The poultry farming subsector plays a crucial role in national food security, yet remains constrained by manual recording and efficiency constraints. Digital transformation offers solutions such as the Eggspert website, designed to assist farmers in managing production and sales data quickly and in an integrated manner. This study aims to test the reliability and functionality of the Eggspert system and assess the effectiveness of integrating Artificial Intelligence (AI) into the software testing process. Unlike previous AI-assisted testing studies that primarily focus on generic software applications, this research emphasizes the application of NLP-based AI Testing within a domain-specific digital livestock management system, addressing the lack of empirical testing frameworks tailored to the poultry farming sector. This research is an experimental quantitative approach using Black Box Testing and Boundary Value Analysis (BVA) techniques, combined with Natural Language Processing (NLP)-based AI Testing. The process follows the Software Testing Life Cycle (STLC) stages to ensure systematic and measurable testing.

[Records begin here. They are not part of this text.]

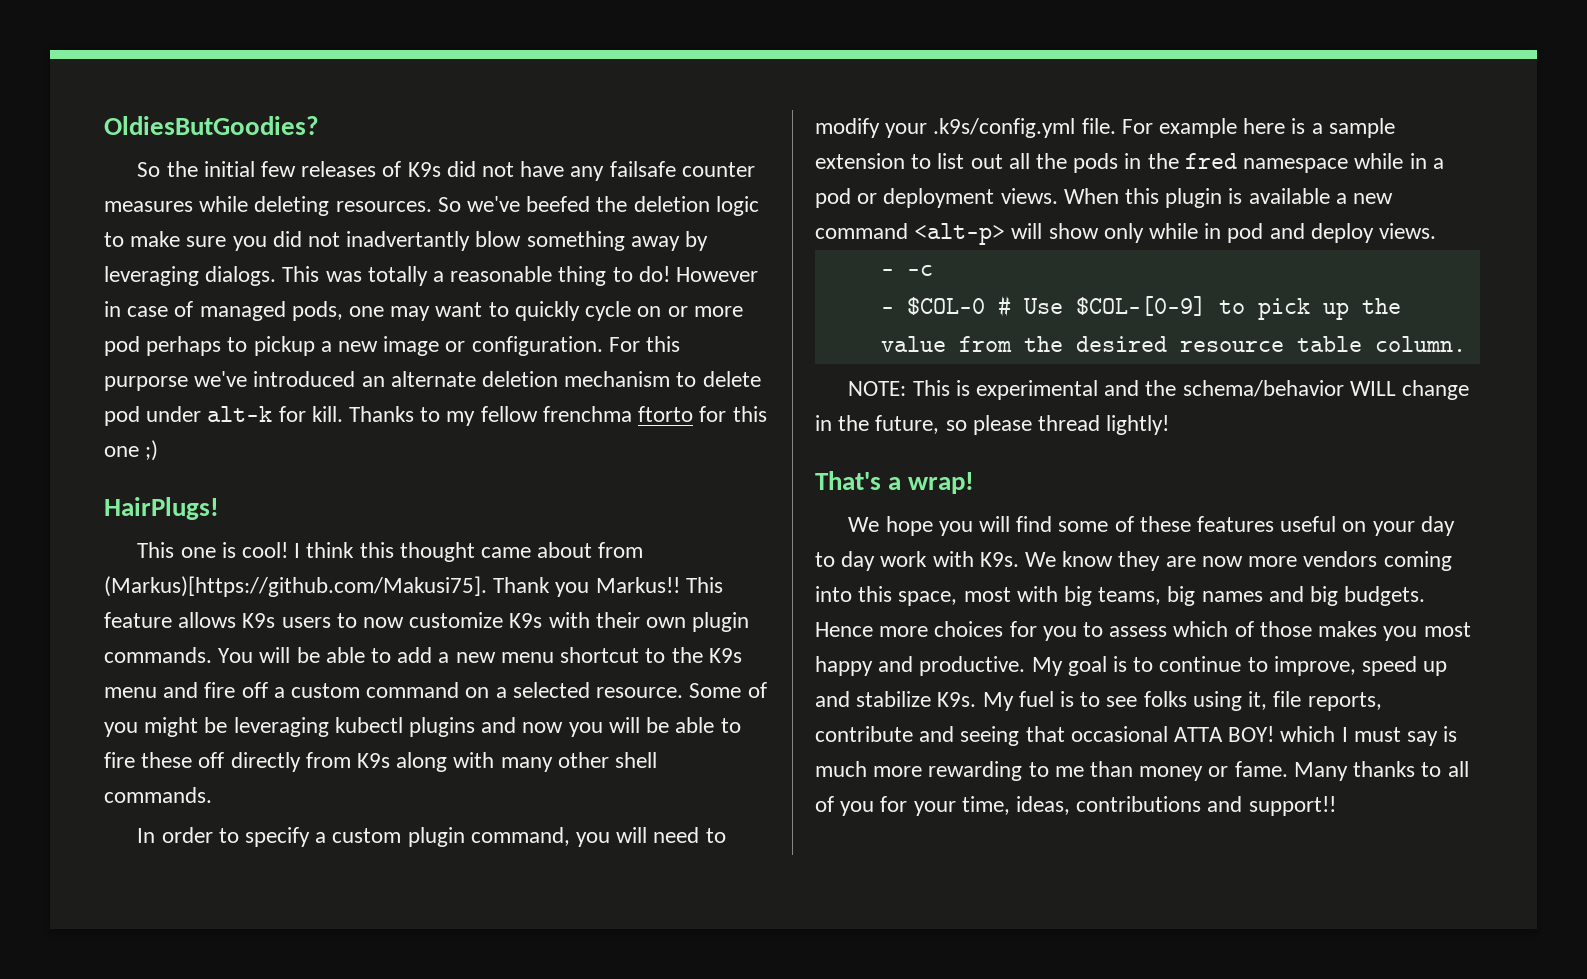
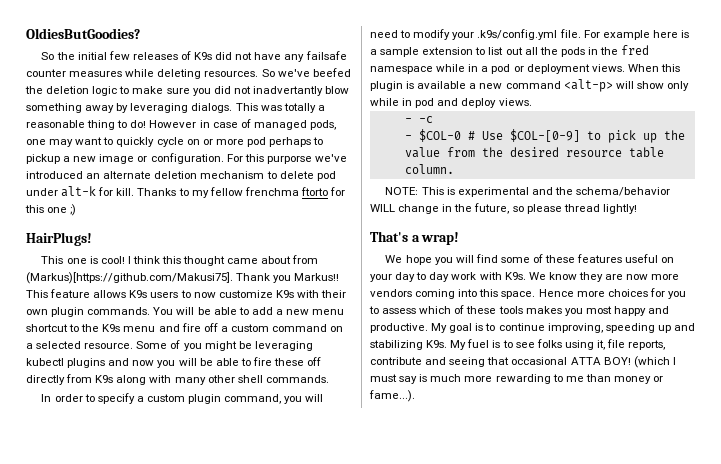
[898,586,1426,606] space, most with big teams, big names and big budgets. -> [501,291,536,299] space.
[1259,621,1312,637] those -> [466,306,523,314] these tools
[1247,656,1418,676] to improve, speed -> [547,323,655,333] improving, speeding
[856,691,932,707] stabilize -> [370,340,423,350] stabilizing
[1280,726,1336,742] which -> [633,356,670,368] (which
[1234,761,1469,781] [815,796,1336,816] fame. Many thanks to all of you for your time, ideas, contributions and support!! -> [369,390,415,402] fame...).

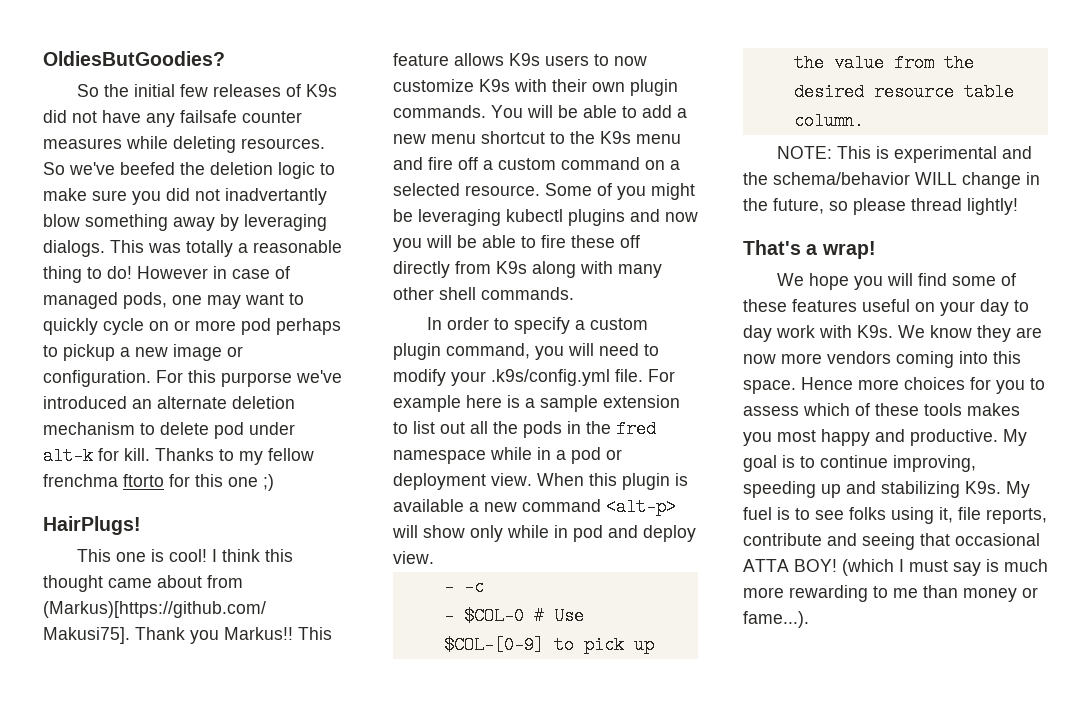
[591,64,625,72] views. -> [491,473,532,486] view.
[498,98,532,106] views. -> [393,551,434,564] view.

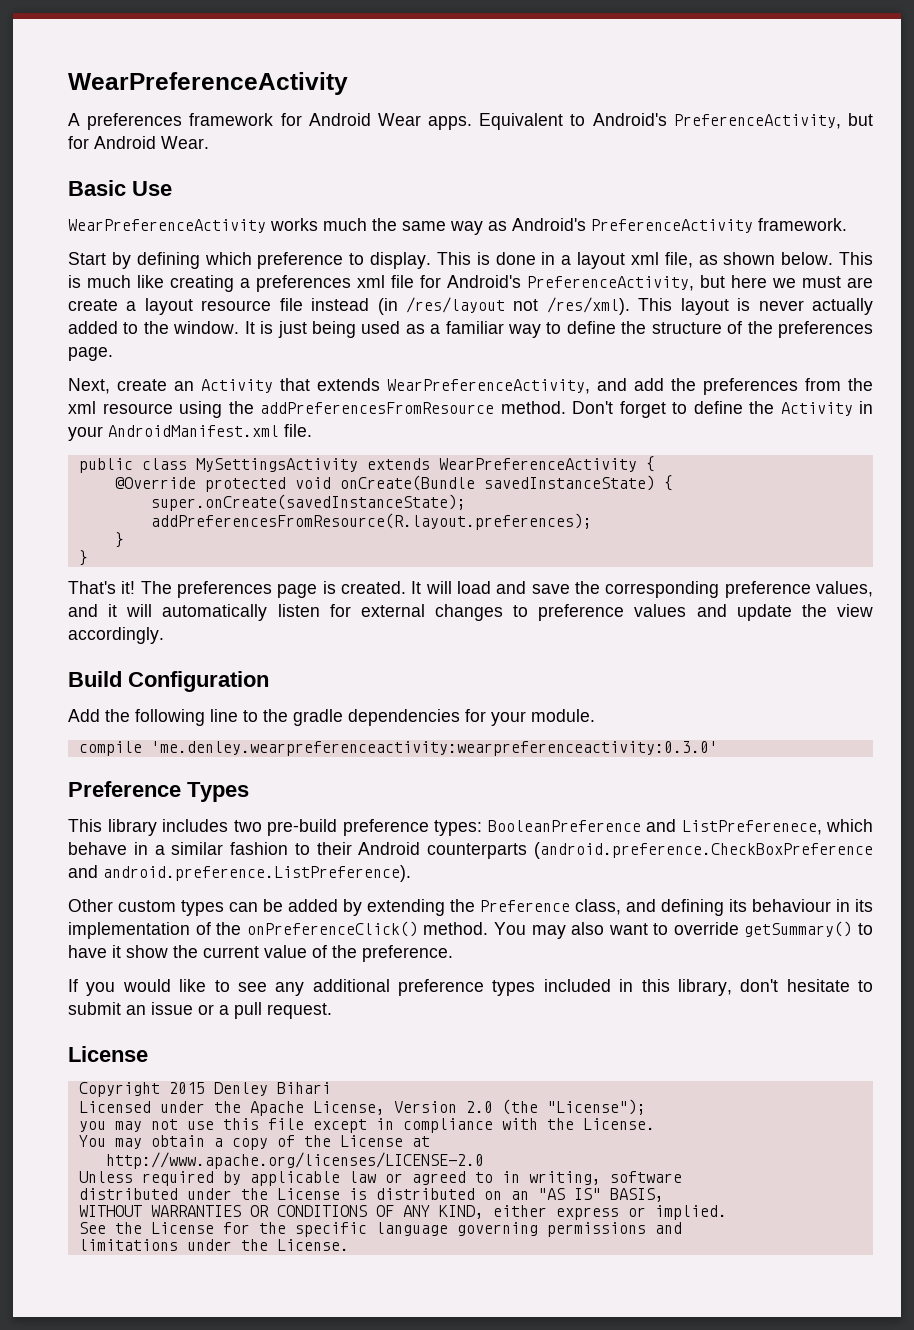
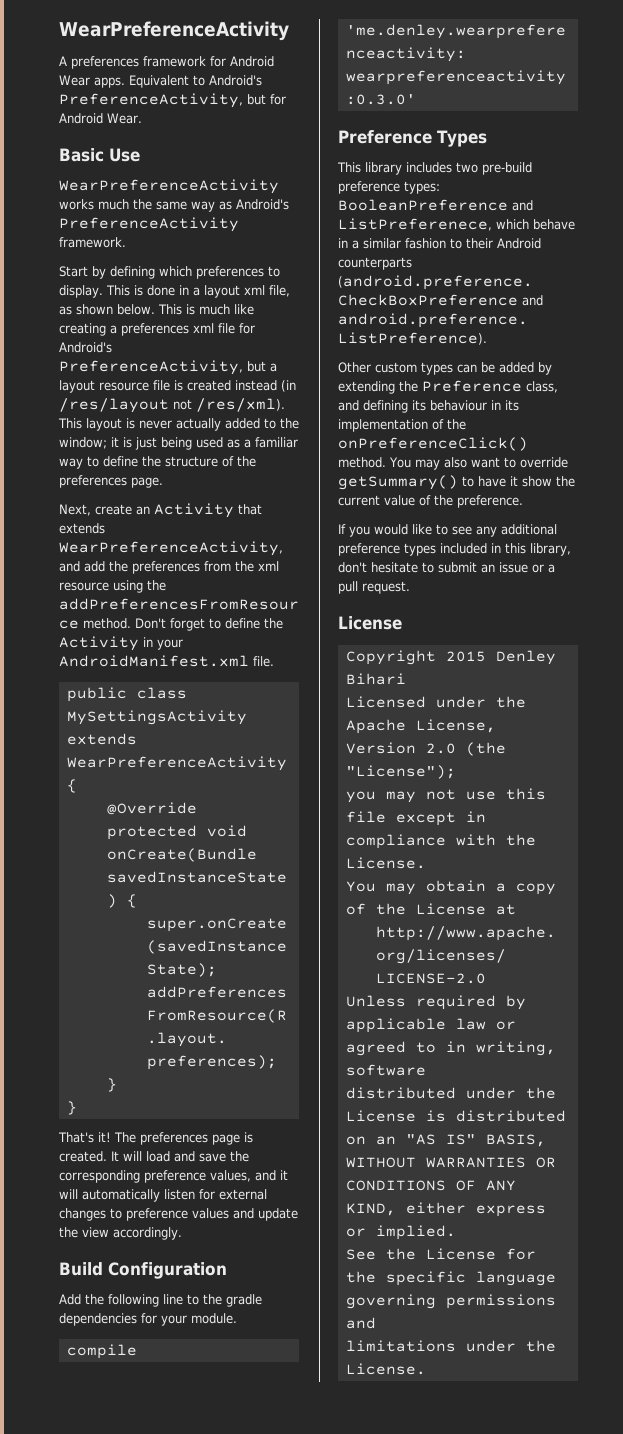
[257,252,344,269] preference -> [196,266,264,279] preferences
[731,275,873,288] [68,299,118,311] here we must are create -> (266, 366) none
(303, 304) none -> [174,380,231,391] is created
[173,321,255,334] window. It -> [59,437,119,449] window; it

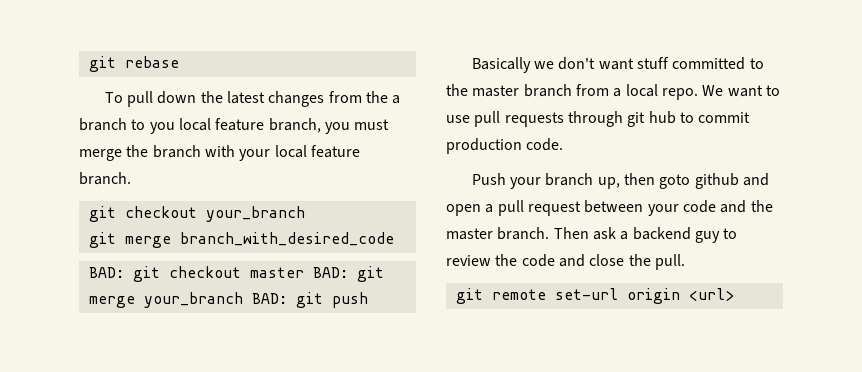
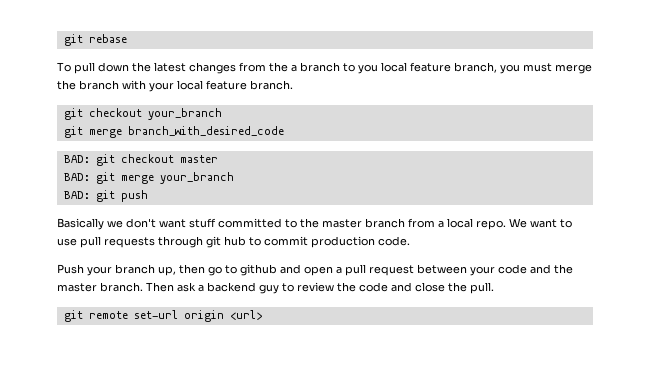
(304, 272) none -> (218, 159) //
(243, 300) none -> (234, 178) //
[659,174,691,189] goto -> [208,265,237,276] go to

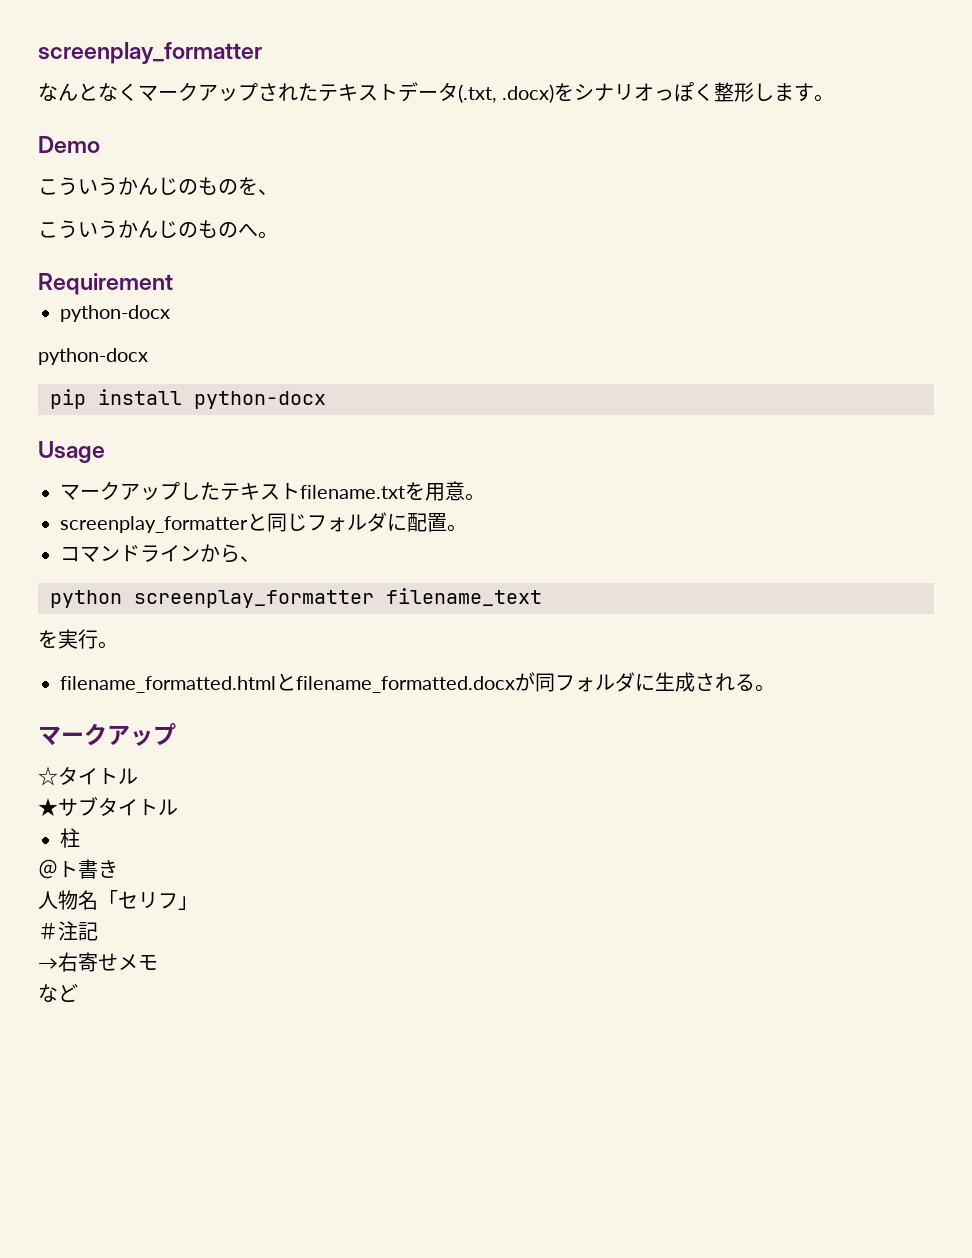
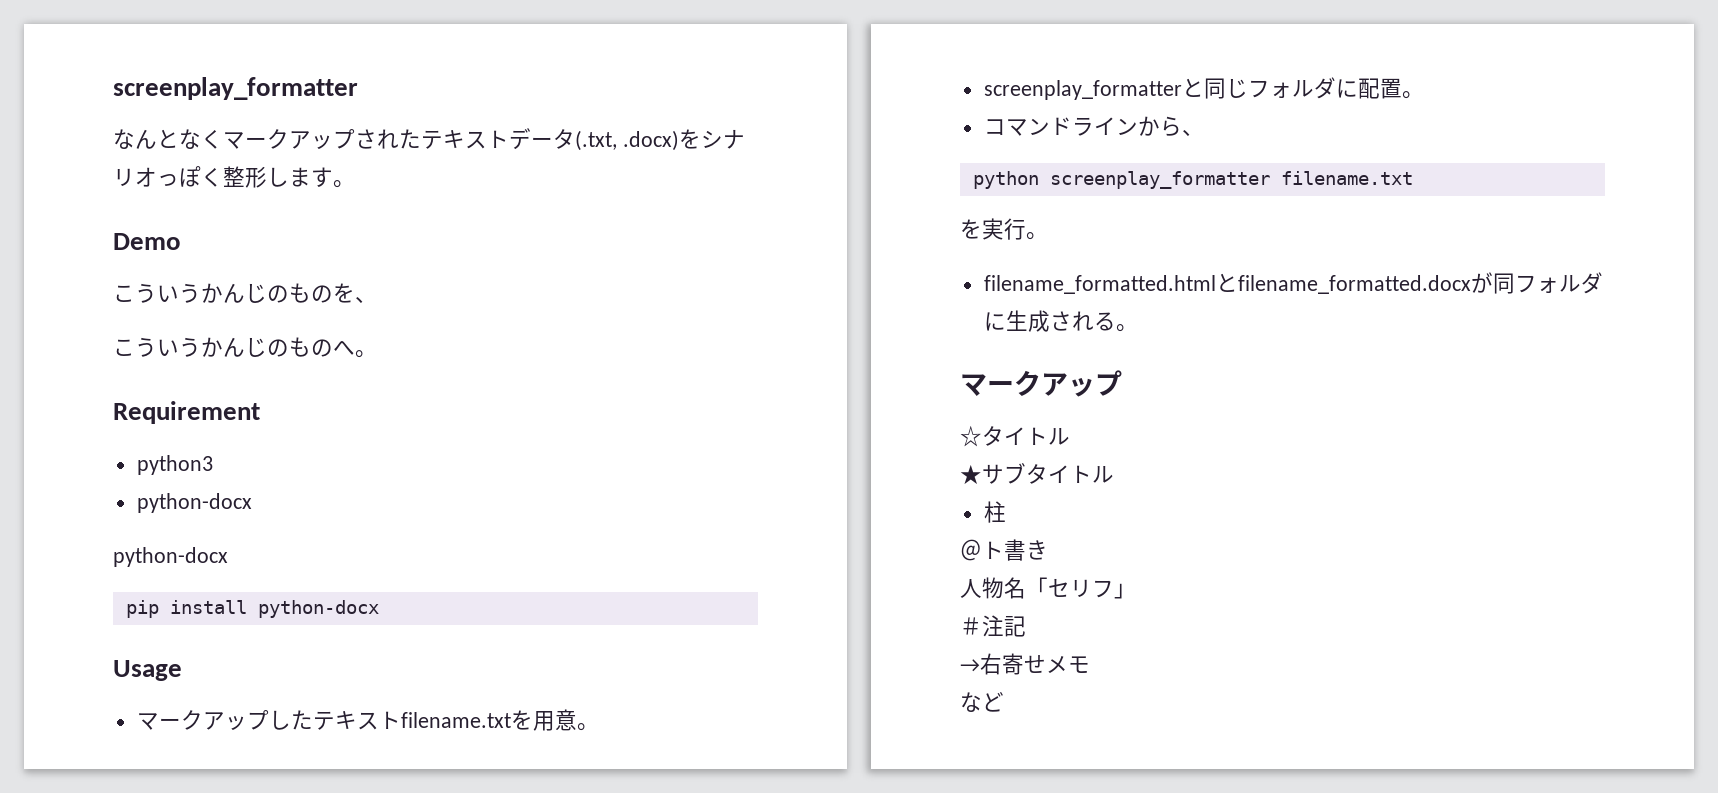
(173, 284) none -> [136,455,213,475] // python3
[386,588,542,606] filename_text -> [1280,171,1413,185] filename.txt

Of the 42 test cases executed, 33 passed and 9 failed, resulting in a success rate of 78.57%. Each test case was executed repeatedly under consistent test conditions to ensure functional stability, with failures indicating specific validation weaknesses rather than random system behavior. Most system functions met specifications, although minor deficiencies remained in text validation and zero pricing. The integration of AI Testing has been shown to improve error detection efficiency. The combination of BVA and AI Testing effectively verified the functionality of the Eggspert system, increased the reliability and efficiency of the testing process, and has the potential to serve as a basis for developing an AI-based testing system in the digital livestock sector.